Skip to content

Deploying many sites in ECS using one ALB

My current go-to deployment strategy is AWS Elastic Container Service (ECS) using Fargate behind an Application Load Balancer (ALB). Each site is its own stateless docker container persisting dynamic data in RDS and/or S3. When I make a change, I build the new container, push it to ECR, create a new task revision and ECS deploys the site for me.

I've now set this up a couple of times and each time I struggle to recollect all the steps along the way, so it's high time I write it down so that I can look it up next time. And now that I understand this a bit better, I was also able to consolidate my infrastructure, since my original approach wasn't necessarily the most cost-efficient setup.

Aside from remembering/reverse engineering all the pieces needed, the part I always got stuck on was the apparent catch-22 of a load balancer wanting a target group, a target group wanting an IP, while the ECS Service wants to set up a load balancer before providing said IP.

Setting up the Application Load Balancer (ALB)

We're going to be using a single Application Load Balancer for all the ECS hosted sites and will be hosting them under https:// with http:// redirecting to the former.

Multi-domain certificate

Before we can create the load balancer we need a certificate that covers all the domains we want to host. This certificate can be swapped out later, so the list of domains defined here is not set in stone. AWS lets you generate a multi-domain and wildcard certificates directly via Certificate Manager, which allows us to host different domains at the single IP of the load balancer, rather than requiring an IP and certificate for each domain.

  1. Go to Certificate Manager
  2. Select Request
  3. Request a public certificate
  4. Add all the domains and sub-domains that the load balancer will handle
    • You can provide up to 10 different domains in one certificate by default, i.e. 10 different sites with one Application Load Balancer. You can request more, but I haven't tried yet.
    • foo.com and *.foo.com have to be declared separately, so that might cut you down to 5 different sites.
  5. Keep the remaining settings as described
  6. Follow the instructions for verifying each domain by setting up the appropriate CNAMEs in DNS

The only caveat is that the certificate common name (CN) is the first domain that you declare. I.e. if you create it for foo.com, bar.com and baz.com, visitors looking at the certificate for the latter two will see foo.com as the name on the certificate, which depending on the sites you are hosting may be a deal breaker.

Security Groups

We only want to open up the containers for the ALB to send traffic to, so we need a pair of groups, the first definining who can talk to the ALB and the second defining that the ALB can talk to this group.

──────────

## Study questions
(a) In the post on deploying many sites in ECS behind one ALB, how many different domains can a single certificate include by default?
(b) Extend the post on deploying many sites in ECS behind one ALB, picking up right after its final sentence.

## Supplied information

──────────

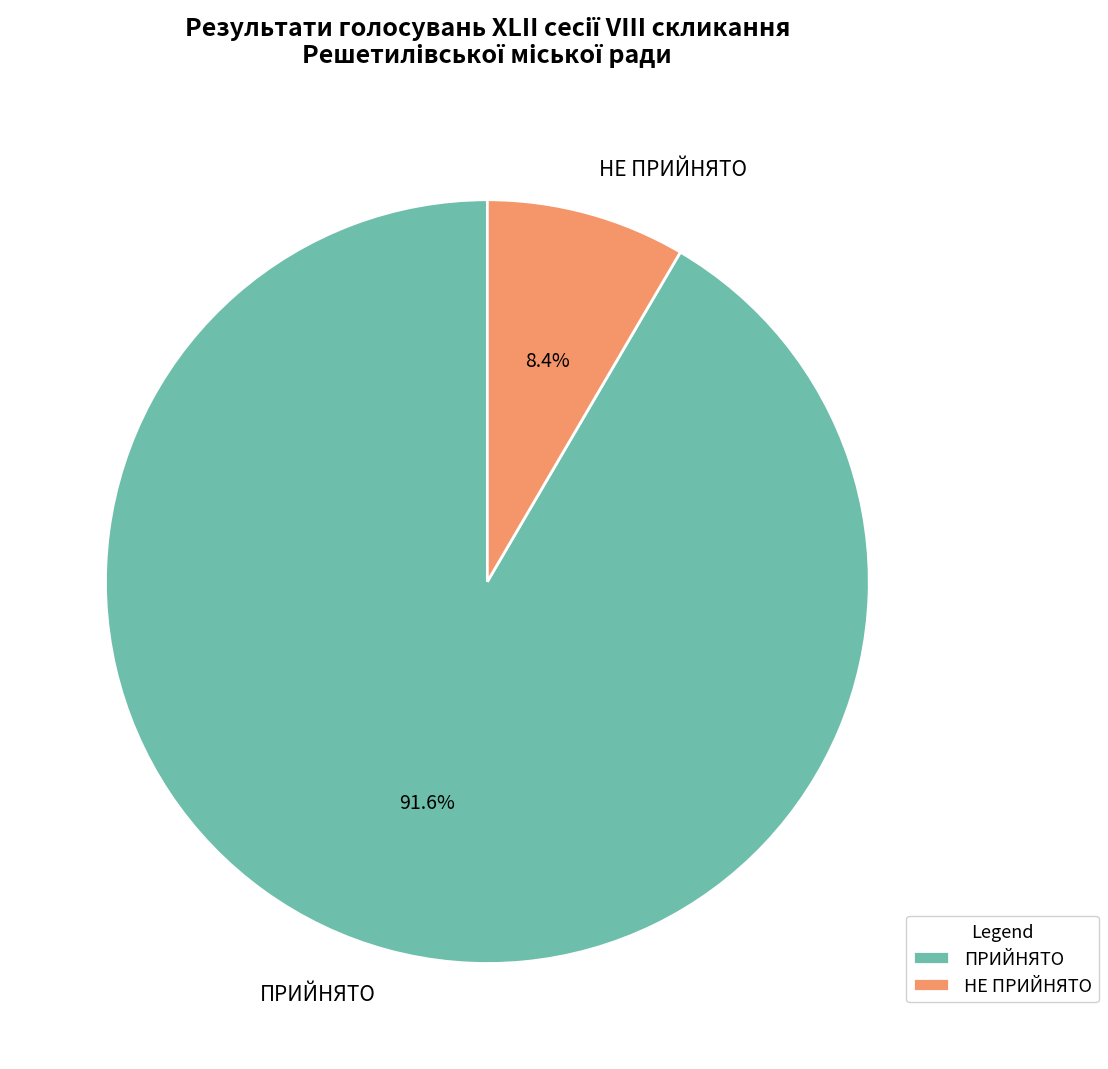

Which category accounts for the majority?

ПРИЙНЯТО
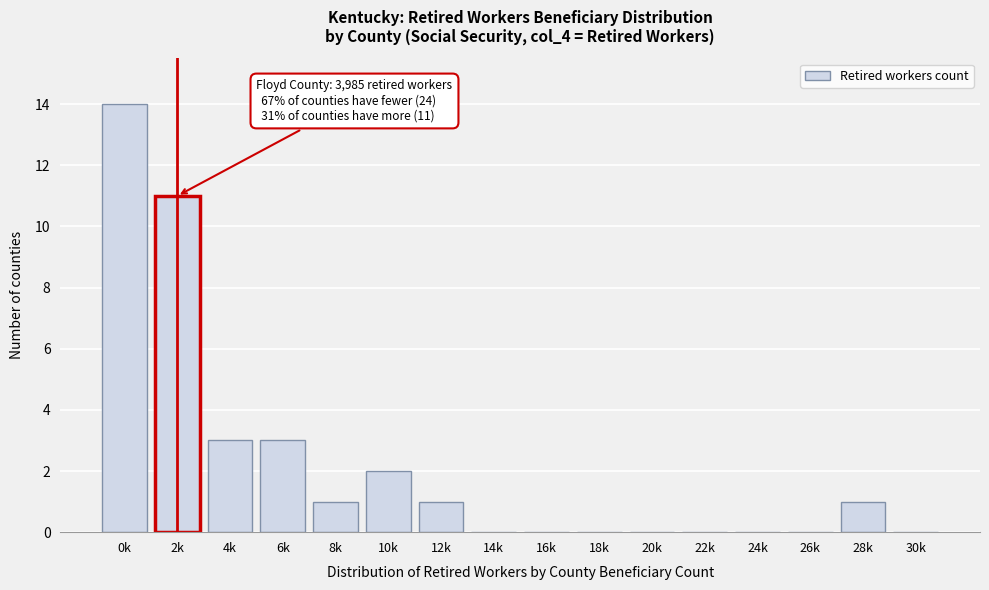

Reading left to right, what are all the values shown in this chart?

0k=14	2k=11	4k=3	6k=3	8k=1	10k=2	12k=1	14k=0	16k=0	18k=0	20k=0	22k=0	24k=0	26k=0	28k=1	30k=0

──────────

## Per-task answers
(a) Up to 10 different domains.

(b)
  1. Goto EC2
  2. Select Security Groups from Network & Security
  3. Select Create Security Group
    1. Create security group for the load balancer itself
      1. Inbound: Ports 80 & 443 inbound from anywhere
      2. Outbound: Default anywhere rule
    2. Create security group for ECS services to be reachable only by the load balancer
      1. Inbound: Port 8000 (or whatever port your docker containers listen for HTTP on) with a source being the previous security group
      2. Outbound: Default anywhere rule

I run the container with a public IP (actually required for env files) and add a Home only security group that opens up the container to my IP, so that I can sanity check it without the load balancer.

Creating the ALB

The ALB, once configured, will provide us an AWS based name, that we will use as the target of the CNAMEs that we're hosting. When someone hits some host name that we haven't set up routing for, we want to return a 503, rather than have one of the sites exposed at a non-canonical host. Unfortunately, the console does not let you define a static response as the initial default, but requires a Target Group to be created instead, so we will create a target group of the first site we want to host and then change the target rules after.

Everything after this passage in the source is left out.